* EXERCISE DESCRIPTION *
Work out how many lines below contain the word "patterns", then give that number alone.
^^^^^^^^^^^^^^^^
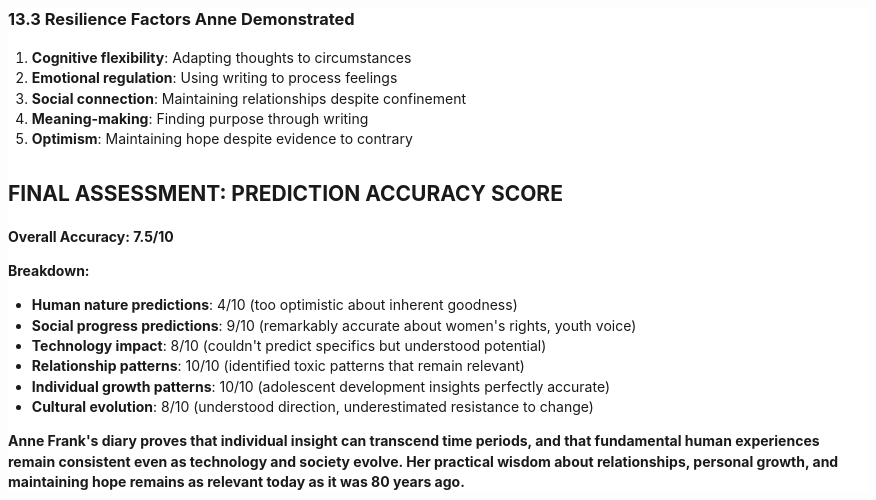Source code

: ### 13.3 Resilience Factors Anne Demonstrated

1. **Cognitive flexibility**: Adapting thoughts to circumstances
2. **Emotional regulation**: Using writing to process feelings
3. **Social connection**: Maintaining relationships despite confinement
4. **Meaning-making**: Finding purpose through writing
5. **Optimism**: Maintaining hope despite evidence to contrary

## FINAL ASSESSMENT: PREDICTION ACCURACY SCORE

**Overall Accuracy: 7.5/10**

**Breakdown:**
- **Human nature predictions**: 4/10 (too optimistic about inherent goodness)
- **Social progress predictions**: 9/10 (remarkably accurate about women's rights, youth voice)
- **Technology impact**: 8/10 (couldn't predict specifics but understood potential)
- **Relationship patterns**: 10/10 (identified toxic patterns that remain relevant)
- **Individual growth patterns**: 10/10 (adolescent development insights perfectly accurate)
- **Cultural evolution**: 8/10 (understood direction, underestimated resistance to change)

**Anne Frank's diary proves that individual insight can transcend time periods, and that fundamental human experiences remain consistent even as technology and society evolve. Her practical wisdom about relationships, personal growth, and maintaining hope remains as relevant today as it was 80 years ago.**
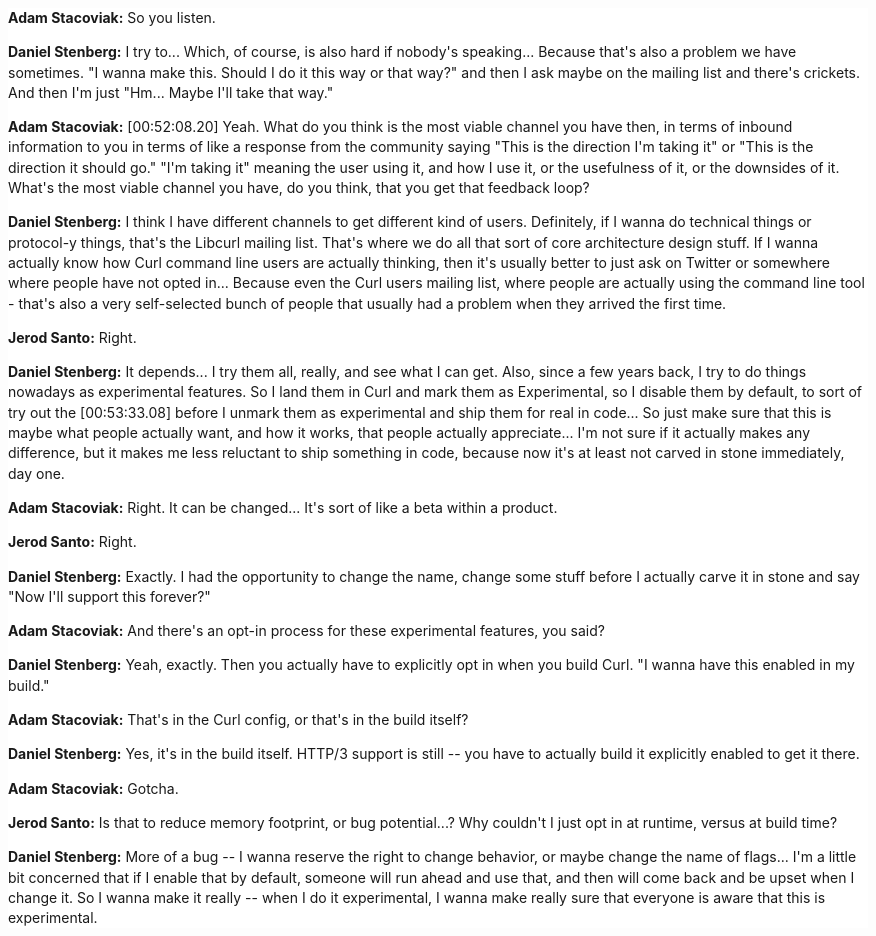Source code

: **Adam Stacoviak:** So you listen.

**Daniel Stenberg:** I try to... Which, of course, is also hard if nobody's speaking... Because that's also a problem we have sometimes. "I wanna make this. Should I do it this way or that way?" and then I ask maybe on the mailing list and there's crickets. And then I'm just "Hm... Maybe I'll take that way."

**Adam Stacoviak:** \[00:52:08.20\] Yeah. What do you think is the most viable channel you have then, in terms of inbound information to you in terms of like a response from the community saying "This is the direction I'm taking it" or "This is the direction it should go." "I'm taking it" meaning the user using it, and how I use it, or the usefulness of it, or the downsides of it. What's the most viable channel you have, do you think, that you get that feedback loop?

**Daniel Stenberg:** I think I have different channels to get different kind of users. Definitely, if I wanna do technical things or protocol-y things, that's the Libcurl mailing list. That's where we do all that sort of core architecture design stuff. If I wanna actually know how Curl command line users are actually thinking, then it's usually better to just ask on Twitter or somewhere where people have not opted in... Because even the Curl users mailing list, where people are actually using the command line tool - that's also a very self-selected bunch of people that usually had a problem when they arrived the first time.

**Jerod Santo:** Right.

**Daniel Stenberg:** It depends... I try them all, really, and see what I can get. Also, since a few years back, I try to do things nowadays as experimental features. So I land them in Curl and mark them as Experimental, so I disable them by default, to sort of try out the \[00:53:33.08\] before I unmark them as experimental and ship them for real in code... So just make sure that this is maybe what people actually want, and how it works, that people actually appreciate... I'm not sure if it actually makes any difference, but it makes me less reluctant to ship something in code, because now it's at least not carved in stone immediately, day one.

**Adam Stacoviak:** Right. It can be changed... It's sort of like a beta within a product.

**Jerod Santo:** Right.

**Daniel Stenberg:** Exactly. I had the opportunity to change the name, change some stuff before I actually carve it in stone and say "Now I'll support this forever?"

**Adam Stacoviak:** And there's an opt-in process for these experimental features, you said?

**Daniel Stenberg:** Yeah, exactly. Then you actually have to explicitly opt in when you build Curl. "I wanna have this enabled in my build."

**Adam Stacoviak:** That's in the Curl config, or that's in the build itself?

**Daniel Stenberg:** Yes, it's in the build itself. HTTP/3 support is still -- you have to actually build it explicitly enabled to get it there.

**Adam Stacoviak:** Gotcha.

**Jerod Santo:** Is that to reduce memory footprint, or bug potential...? Why couldn't I just opt in at runtime, versus at build time?

**Daniel Stenberg:** More of a bug -- I wanna reserve the right to change behavior, or maybe change the name of flags... I'm a little bit concerned that if I enable that by default, someone will run ahead and use that, and then will come back and be upset when I change it. So I wanna make it really -- when I do it experimental, I wanna make really sure that everyone is aware that this is experimental.
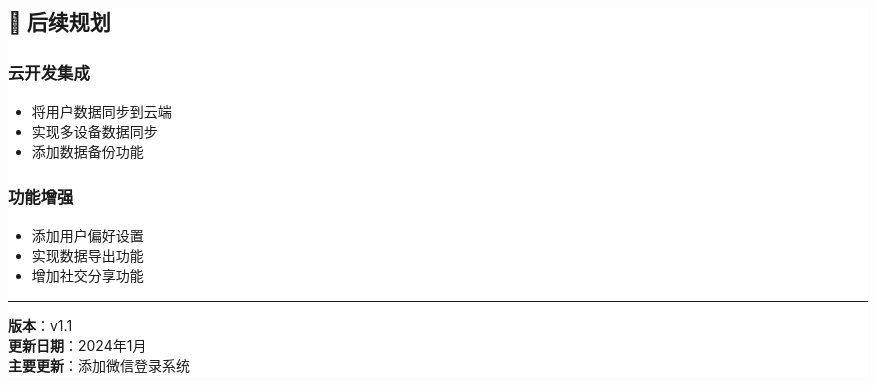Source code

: ## 🚀 后续规划

### 云开发集成
- 将用户数据同步到云端
- 实现多设备数据同步
- 添加数据备份功能

### 功能增强
- 添加用户偏好设置
- 实现数据导出功能
- 增加社交分享功能

---

**版本**：v1.1  
**更新日期**：2024年1月  
**主要更新**：添加微信登录系统
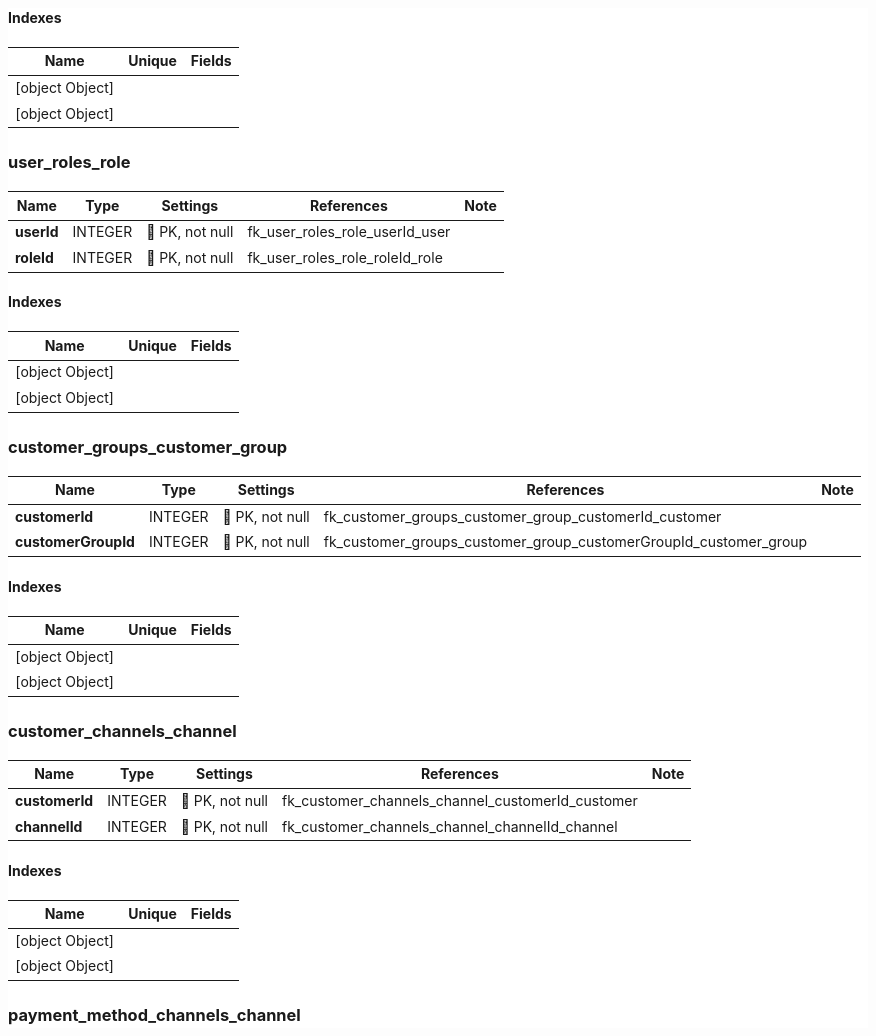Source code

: 
#### Indexes
| Name | Unique | Fields |
|------|--------|--------|
| [object Object] |  |  |
| [object Object] |  |  |
### user_roles_role

| Name        | Type          | Settings                      | References                    | Note                           |
|-------------|---------------|-------------------------------|-------------------------------|--------------------------------|
| **userId** | INTEGER | 🔑 PK, not null | fk_user_roles_role_userId_user | |
| **roleId** | INTEGER | 🔑 PK, not null | fk_user_roles_role_roleId_role | | 


#### Indexes
| Name | Unique | Fields |
|------|--------|--------|
| [object Object] |  |  |
| [object Object] |  |  |
### customer_groups_customer_group

| Name        | Type          | Settings                      | References                    | Note                           |
|-------------|---------------|-------------------------------|-------------------------------|--------------------------------|
| **customerId** | INTEGER | 🔑 PK, not null | fk_customer_groups_customer_group_customerId_customer | |
| **customerGroupId** | INTEGER | 🔑 PK, not null | fk_customer_groups_customer_group_customerGroupId_customer_group | | 


#### Indexes
| Name | Unique | Fields |
|------|--------|--------|
| [object Object] |  |  |
| [object Object] |  |  |
### customer_channels_channel

| Name        | Type          | Settings                      | References                    | Note                           |
|-------------|---------------|-------------------------------|-------------------------------|--------------------------------|
| **customerId** | INTEGER | 🔑 PK, not null | fk_customer_channels_channel_customerId_customer | |
| **channelId** | INTEGER | 🔑 PK, not null | fk_customer_channels_channel_channelId_channel | | 


#### Indexes
| Name | Unique | Fields |
|------|--------|--------|
| [object Object] |  |  |
| [object Object] |  |  |
### payment_method_channels_channel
^^^^^^^^^^^^^^^^
* EXERCISE RESULT *
2